La Chasse
Jagten
de Thomas Vinterberg
Sélection officielle
En compétition

Prix d'interprétation masculine : Mads Mikkelsen
Prix de la Commission supérieure technique
Prix oecuménique


Sortie en salle : 14 novembre 2012




Bien marcher sur les traits

La critique n’a pas été tendre, voire carrément inique, avec Thomas Vinterberg, qui, à tort, semblerait tendre à lui refuser toute nouvelle chance après le controversé Festen et, peut-être à raison n’était Submarino, à occulter le reste de sa filmographie.

« Un grand film belge… » avait commenté, lucide, Jacques Brel à la sortie des Risques du métier, en son temps réalisé par André Cayatte. Avec La Chasse, Vinterberg transforme donc l’essai en nous gratifiant, quarante-cinq ans plus tard, d’un sinon grand, mais excellent film danois.

Incarnation type de l’homme scandinave moderne, Lucas a réorganisé sa vie dans une petite ville après un divorce douloureux et a presque gagné sa bataille pour obtenir la garde de son fils Marcus, adolescent. Il travaille au jardin d’enfants, en bonne intelligence avec Grethe (Susse Wold), la directrice, Nadja, dont il accepte volontiers les avances, et les petits qui apprécient sa simplicité et son dynamisme. Il n’est pas rare non plus qu’il raccompagne Klara (étonnante Annika Wedderkopp), en compagnie de sa chienne Fanny, chez ses parents, Theo, meilleur ami de Lucas, et Agnès, lorsque la petite perd son chemin.
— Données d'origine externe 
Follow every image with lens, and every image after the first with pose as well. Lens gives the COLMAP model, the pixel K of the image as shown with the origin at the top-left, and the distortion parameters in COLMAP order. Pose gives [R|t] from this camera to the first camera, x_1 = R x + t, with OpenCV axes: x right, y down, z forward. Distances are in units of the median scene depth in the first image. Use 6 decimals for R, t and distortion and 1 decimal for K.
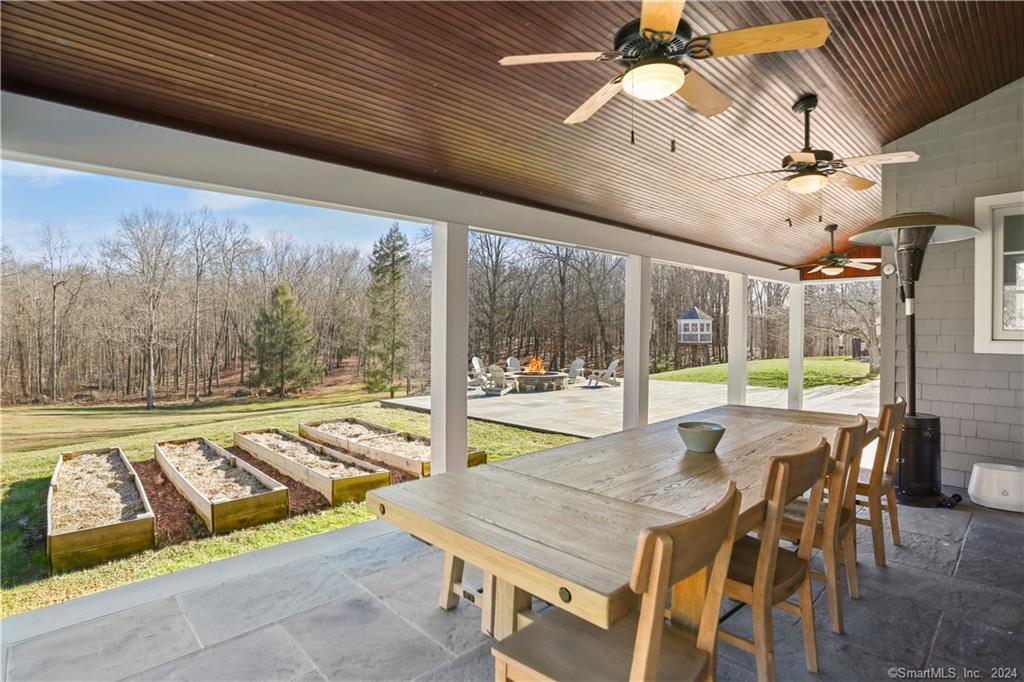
lens RADIAL K [[515.1, 0, 512.0], [0, 515.1, 341.0], [0, 0, 1]] dist [-0.001086, -0.000244]
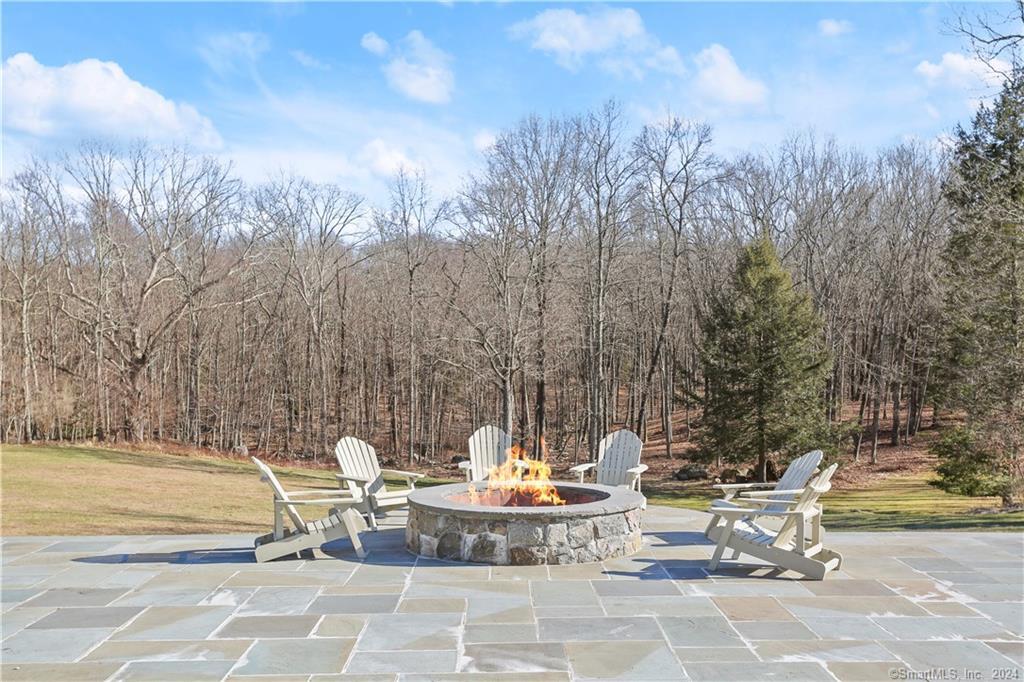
lens RADIAL K [[1146.0, 0, 512.0], [0, 1146.0, 341.0], [0, 0, 1]] dist [0.009572, 0.014006]
pose [[0.730435, -0.005838, -0.682957, 0.095755], [-0.008704, 0.999803, -0.017856, -0.002692], [0.682926, 0.018988, 0.730240, 0.101407]]
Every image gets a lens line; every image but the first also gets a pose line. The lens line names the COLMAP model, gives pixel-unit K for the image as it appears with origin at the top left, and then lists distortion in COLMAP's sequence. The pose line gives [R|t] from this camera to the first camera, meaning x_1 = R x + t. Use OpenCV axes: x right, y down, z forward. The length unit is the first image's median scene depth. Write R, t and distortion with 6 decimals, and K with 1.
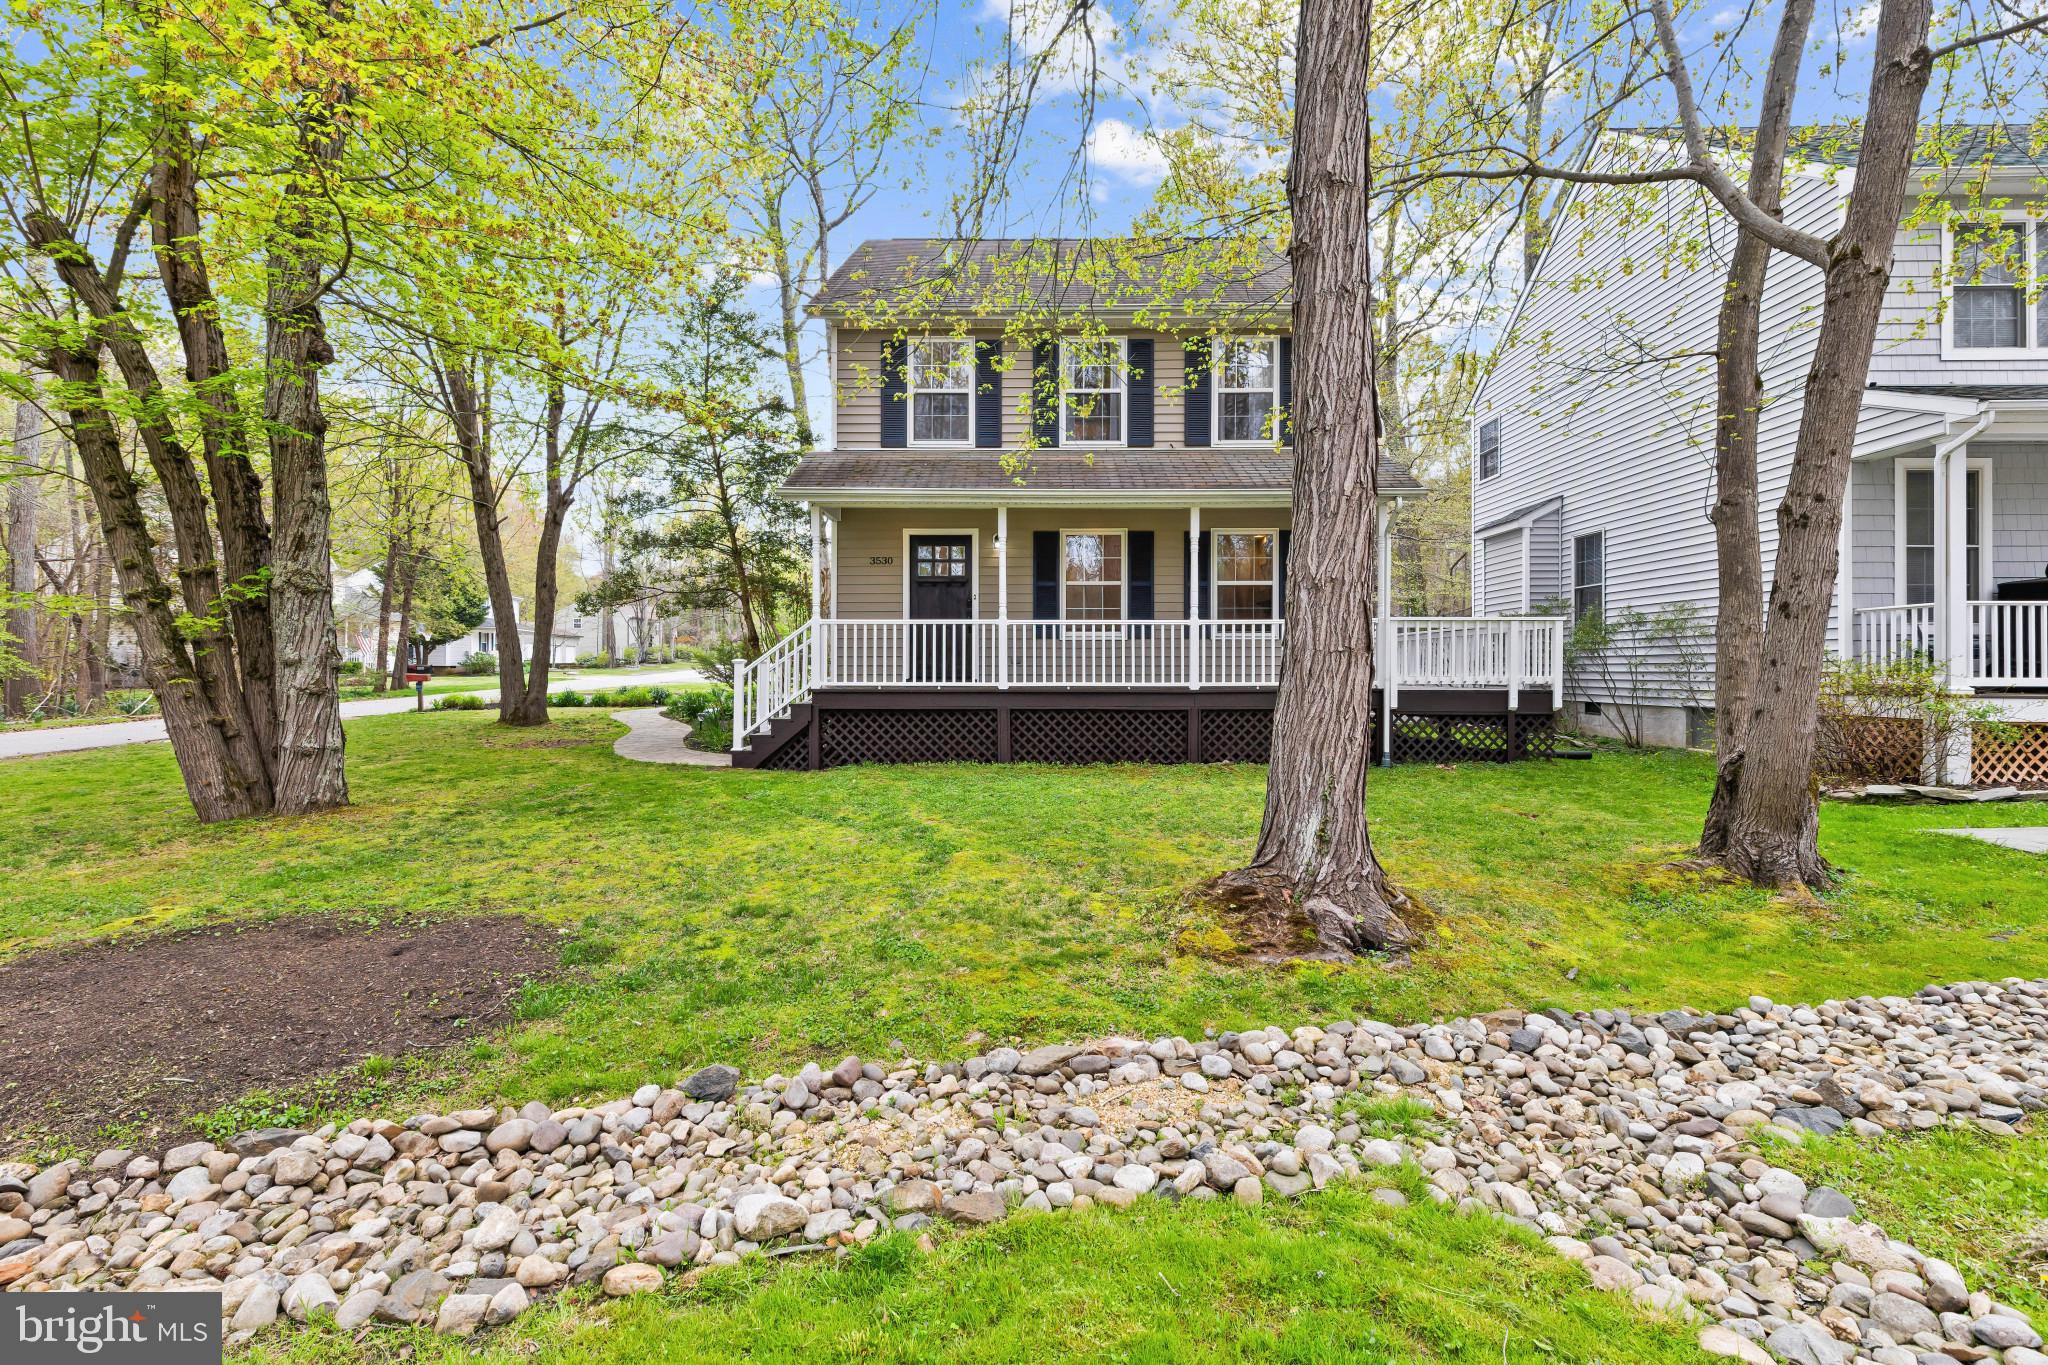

Quand Klara, jolie tête blonde de 5 ans, donne à Lucas un baiser sur la bouche, le visage de celui-ci marque un bref instant d’inquiétude et il explique à la petite que ce genre de bisou est exclusivement réservé à ses parents. Klara en prend ombrage et tient sa vengeance après que son grand frère et ses amis lui ont mis sous le nez une image pornographique, la commentant de propos traumatisants.

Lorsqu’au jardin d’enfants, Grethe interroge la gamine qu’elle sent taciturne à propos de Lucas, celle-ci dit le trouver méchant, laid et fait référence à son zizi. Comme tous les hommes, intime Grethe. « Oui mais le sien il est tout dur », répond la frimousse craquante en tortillant son nez, mimique qu’elle reproduira tout au long de l’étrange bras de fer qui s’annonce.

À partir de ce moment, la machine est lancée, la chasse aux sorcières est ouverte. Tandis que Klara, ne pouvant répondre autrement aux questions fermées qu’on lui pose, confirme ses accusations, la curée s’abat sur Lucas. Puisque « pourquoi elle mentirait ? »

Dans sa descente aux enfers, il conserve quand même la confiance de Marcus et son parrain, dignes détenteurs de la petite part d’humanité du film. Il y puise le cran de résister à l’hystérie générale et la détermination de se battre sans compromission pour la vérité.

C’est la force, implacable, qui domine et la matière du film, et son filmage, et son interprétation. La beauté et la puissance physique, animale, de Mads Mikkelsen, son intensité à exprimer les plus intimes et enfouis de ses sentiments, lui valent aujourd’hui un prix d’interprétation largement mérité, au sein d’un casting exemplaire. Avec Thomas Bo Larsen dans le rôle de Theo, se retrouvent ainsi les comparses réunis dans Pusher par Nicolas Winding Refn (Drive) à l’orée de leurs carrières respectives.

Marie-Jo Astic

 

 

 


1h46 - Danemark - Scénario : Tobias LINDHOLM, Thomas VITENBERG - Interprétation : Mads MIKKELSEN, Alexandra RAPAPORT, Thomas Bo LARSEN.